CAA de NANTES, 4ème chambre, 02/10/2020, 19NT02601, Inédit au recueil Lebon
CAA de NANTES, 4ème chambre, 02/10/2020, 19NT02601, Inédit au recueil Lebon
CAA de NANTES - 4ème chambre
- N° 19NT02601
- Inédit au recueil Lebon
Lecture du
vendredi
02 octobre 2020
- Président
- M. LAINE
- Rapporteur
- M. Christian RIVAS
- Avocat(s)
- AARPI THEMIS
Texte intégral
RÉPUBLIQUE FRANCAISE
AU NOM DU PEUPLE FRANCAIS
AU NOM DU PEUPLE FRANCAIS
Vu la procédure suivante :
Procédure contentieuse antérieure :
M. D... A... a demandé au tribunal administratif de Caen de condamner l'Etat à lui verser la somme de 15 000 euros, assortie des intérêts au taux légal et de la capitalisation des intérêts, en réparation du préjudice qu'il estime avoir subi du fait des fouilles corporelles intégrales systématiques auxquelles il a été soumis à l'issue de parloirs, de fouilles de cellule ou de passages en commission de discipline lors de sa détention au centre pénitentiaire d'Alençon-Condé-sur-Sarthe.

§ **Consigne 1**:
D'après l'arrêt de la CAA de Nantes, quelle somme M. D... A... a-t-il demandé au tribunal administratif de Caen de condamner l'État à lui verser ?
§ **Consigne 2**:
Reprenez l'arrêt de la CAA de Nantes après sa dernière phrase et poursuivez-en la rédaction.

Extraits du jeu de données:
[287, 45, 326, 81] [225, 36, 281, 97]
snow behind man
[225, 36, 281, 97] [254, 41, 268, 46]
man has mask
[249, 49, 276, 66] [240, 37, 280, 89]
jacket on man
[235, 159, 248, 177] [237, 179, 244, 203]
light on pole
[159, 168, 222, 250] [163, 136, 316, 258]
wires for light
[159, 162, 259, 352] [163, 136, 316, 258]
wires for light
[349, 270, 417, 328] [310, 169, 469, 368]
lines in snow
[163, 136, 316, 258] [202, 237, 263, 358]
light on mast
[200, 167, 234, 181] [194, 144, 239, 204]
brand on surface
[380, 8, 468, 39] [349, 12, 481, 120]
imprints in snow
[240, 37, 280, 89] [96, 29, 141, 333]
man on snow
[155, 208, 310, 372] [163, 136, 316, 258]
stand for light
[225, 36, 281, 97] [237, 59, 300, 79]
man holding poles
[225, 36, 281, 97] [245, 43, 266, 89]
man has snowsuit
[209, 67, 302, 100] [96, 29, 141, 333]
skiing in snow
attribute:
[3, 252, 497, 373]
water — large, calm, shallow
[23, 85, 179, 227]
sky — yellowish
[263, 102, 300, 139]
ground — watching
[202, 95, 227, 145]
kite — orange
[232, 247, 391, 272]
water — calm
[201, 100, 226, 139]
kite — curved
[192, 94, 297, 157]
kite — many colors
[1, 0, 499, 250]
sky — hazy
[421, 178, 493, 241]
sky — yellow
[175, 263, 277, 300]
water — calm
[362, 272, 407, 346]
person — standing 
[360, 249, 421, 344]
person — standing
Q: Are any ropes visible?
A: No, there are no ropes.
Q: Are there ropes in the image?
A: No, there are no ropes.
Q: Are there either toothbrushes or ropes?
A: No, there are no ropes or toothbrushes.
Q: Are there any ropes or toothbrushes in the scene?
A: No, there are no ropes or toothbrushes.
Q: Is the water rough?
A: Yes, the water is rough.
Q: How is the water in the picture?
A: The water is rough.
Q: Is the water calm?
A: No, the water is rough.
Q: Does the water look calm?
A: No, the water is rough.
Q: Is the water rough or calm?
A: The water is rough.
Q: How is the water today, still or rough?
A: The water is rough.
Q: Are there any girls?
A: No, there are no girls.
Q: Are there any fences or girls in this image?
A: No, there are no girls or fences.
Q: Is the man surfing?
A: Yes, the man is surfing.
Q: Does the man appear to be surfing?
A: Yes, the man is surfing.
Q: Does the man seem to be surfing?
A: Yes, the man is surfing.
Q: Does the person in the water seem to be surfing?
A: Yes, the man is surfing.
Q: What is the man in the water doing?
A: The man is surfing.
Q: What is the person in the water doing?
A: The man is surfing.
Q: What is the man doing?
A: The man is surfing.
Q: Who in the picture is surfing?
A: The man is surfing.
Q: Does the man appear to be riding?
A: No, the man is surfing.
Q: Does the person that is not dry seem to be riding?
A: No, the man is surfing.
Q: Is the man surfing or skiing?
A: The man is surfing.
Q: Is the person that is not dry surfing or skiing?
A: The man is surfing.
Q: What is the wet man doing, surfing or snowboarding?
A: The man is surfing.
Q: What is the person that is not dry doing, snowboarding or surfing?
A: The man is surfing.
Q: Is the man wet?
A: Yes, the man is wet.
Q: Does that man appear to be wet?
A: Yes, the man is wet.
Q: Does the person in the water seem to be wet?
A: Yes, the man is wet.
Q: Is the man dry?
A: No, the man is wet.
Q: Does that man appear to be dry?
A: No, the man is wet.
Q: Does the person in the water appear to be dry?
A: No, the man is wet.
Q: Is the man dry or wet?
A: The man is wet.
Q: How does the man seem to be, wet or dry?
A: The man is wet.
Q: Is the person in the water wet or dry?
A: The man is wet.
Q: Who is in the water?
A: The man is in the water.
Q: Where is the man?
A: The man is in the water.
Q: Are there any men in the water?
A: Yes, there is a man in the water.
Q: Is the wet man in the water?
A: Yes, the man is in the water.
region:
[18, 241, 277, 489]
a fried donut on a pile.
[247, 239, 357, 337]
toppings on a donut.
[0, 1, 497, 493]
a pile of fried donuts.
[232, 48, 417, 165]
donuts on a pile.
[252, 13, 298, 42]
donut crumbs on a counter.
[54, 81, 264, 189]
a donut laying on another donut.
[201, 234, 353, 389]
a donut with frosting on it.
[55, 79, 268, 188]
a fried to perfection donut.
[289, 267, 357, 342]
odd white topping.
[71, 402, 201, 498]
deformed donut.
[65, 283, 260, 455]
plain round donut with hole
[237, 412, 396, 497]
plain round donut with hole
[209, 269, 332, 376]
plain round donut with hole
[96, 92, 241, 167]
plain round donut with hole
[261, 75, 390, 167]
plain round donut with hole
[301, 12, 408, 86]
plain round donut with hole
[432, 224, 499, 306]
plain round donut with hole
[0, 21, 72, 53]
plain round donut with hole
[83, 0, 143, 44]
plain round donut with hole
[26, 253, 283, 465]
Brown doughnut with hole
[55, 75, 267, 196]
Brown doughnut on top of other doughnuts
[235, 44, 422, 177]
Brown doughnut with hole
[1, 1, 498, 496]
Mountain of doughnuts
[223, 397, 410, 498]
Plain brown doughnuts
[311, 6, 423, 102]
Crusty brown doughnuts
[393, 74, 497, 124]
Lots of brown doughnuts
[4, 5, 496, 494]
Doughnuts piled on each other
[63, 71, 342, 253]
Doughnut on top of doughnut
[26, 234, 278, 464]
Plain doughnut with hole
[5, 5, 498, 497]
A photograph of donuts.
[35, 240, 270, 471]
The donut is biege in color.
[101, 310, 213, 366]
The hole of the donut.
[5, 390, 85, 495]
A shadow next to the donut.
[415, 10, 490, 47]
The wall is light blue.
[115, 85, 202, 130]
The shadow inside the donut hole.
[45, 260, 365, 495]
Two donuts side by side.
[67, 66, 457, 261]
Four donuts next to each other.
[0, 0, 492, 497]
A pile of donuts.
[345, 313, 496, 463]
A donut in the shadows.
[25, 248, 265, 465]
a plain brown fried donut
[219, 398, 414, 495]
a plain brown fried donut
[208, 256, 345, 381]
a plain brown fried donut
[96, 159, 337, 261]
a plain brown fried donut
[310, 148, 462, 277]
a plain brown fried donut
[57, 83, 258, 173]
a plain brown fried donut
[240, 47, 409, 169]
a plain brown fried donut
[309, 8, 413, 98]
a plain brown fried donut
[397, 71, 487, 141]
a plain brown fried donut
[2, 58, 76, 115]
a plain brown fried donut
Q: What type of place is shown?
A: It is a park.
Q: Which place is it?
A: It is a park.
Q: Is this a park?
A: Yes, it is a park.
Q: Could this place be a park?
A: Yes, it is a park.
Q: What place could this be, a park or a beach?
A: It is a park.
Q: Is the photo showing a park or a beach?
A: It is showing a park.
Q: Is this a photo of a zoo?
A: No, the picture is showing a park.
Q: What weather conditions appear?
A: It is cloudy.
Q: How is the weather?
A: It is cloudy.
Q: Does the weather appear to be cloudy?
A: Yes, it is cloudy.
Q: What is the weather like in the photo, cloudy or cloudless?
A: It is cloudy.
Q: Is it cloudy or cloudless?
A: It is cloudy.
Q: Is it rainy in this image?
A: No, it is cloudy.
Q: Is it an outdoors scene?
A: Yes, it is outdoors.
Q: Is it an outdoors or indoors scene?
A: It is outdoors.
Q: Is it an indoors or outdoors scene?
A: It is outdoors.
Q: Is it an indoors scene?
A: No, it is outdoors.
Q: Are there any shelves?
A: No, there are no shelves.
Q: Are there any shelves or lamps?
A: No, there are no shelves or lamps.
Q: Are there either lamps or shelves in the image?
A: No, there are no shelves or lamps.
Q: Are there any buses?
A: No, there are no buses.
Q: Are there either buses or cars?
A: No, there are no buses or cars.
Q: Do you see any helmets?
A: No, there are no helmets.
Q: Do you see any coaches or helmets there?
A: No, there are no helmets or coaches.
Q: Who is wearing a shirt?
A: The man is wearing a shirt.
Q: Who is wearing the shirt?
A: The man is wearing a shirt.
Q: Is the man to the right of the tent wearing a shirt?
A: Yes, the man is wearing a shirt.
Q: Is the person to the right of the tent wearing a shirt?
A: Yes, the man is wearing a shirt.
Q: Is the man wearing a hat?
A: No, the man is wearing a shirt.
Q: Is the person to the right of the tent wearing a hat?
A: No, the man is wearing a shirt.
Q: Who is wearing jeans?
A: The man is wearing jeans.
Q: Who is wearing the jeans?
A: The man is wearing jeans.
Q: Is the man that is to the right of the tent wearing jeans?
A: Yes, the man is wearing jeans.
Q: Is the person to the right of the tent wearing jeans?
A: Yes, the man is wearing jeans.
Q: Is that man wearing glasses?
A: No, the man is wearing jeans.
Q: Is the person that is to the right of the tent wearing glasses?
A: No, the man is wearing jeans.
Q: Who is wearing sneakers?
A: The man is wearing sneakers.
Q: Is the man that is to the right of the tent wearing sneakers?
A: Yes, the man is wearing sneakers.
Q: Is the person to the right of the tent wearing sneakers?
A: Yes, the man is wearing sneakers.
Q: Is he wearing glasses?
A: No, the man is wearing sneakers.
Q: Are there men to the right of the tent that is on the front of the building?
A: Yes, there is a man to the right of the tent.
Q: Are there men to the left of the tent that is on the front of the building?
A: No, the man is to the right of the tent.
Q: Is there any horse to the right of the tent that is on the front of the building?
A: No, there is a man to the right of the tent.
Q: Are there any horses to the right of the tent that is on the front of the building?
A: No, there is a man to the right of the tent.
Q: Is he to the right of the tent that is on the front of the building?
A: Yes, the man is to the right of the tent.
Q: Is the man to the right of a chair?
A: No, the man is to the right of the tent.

§ **Réponse 1**:
La somme de 15 000 euros, assortie des intérêts au taux légal et de la capitalisation des intérêts.

§ **Réponse 2**:
Par un jugement n° 1702143 du 8 février 2019, le tribunal administratif de Caen a rejeté la demande.
Procédure devant la cour :
Par une requête, enregistrée le 3 juillet 2019, M. D... A..., représenté par l'AARPI Thémis, demande à la cour :
1°) d'annuler ce jugement du 8 février 2019 du tribunal administratif de Caen ;
2°) de condamner l'Etat à lui verser la somme de 15 000 euros, assortie des intérêts au taux légal, avec capitalisation des intérêts, en réparation du préjudice qu'il estime avoir subi du fait de fouilles corporelles intégrales systématiques lors de sa détention au centre pénitentiaire d'Alençon-Condé-sur-Sarthe ;
3°) de mettre à la charge de l'Etat le versement à son conseil d'une somme de 1 500 euros sur le fondement des dispositions combinées des articles 37 de la loi du 10 juillet 1991 et L. 761-1 du code de justice administrative.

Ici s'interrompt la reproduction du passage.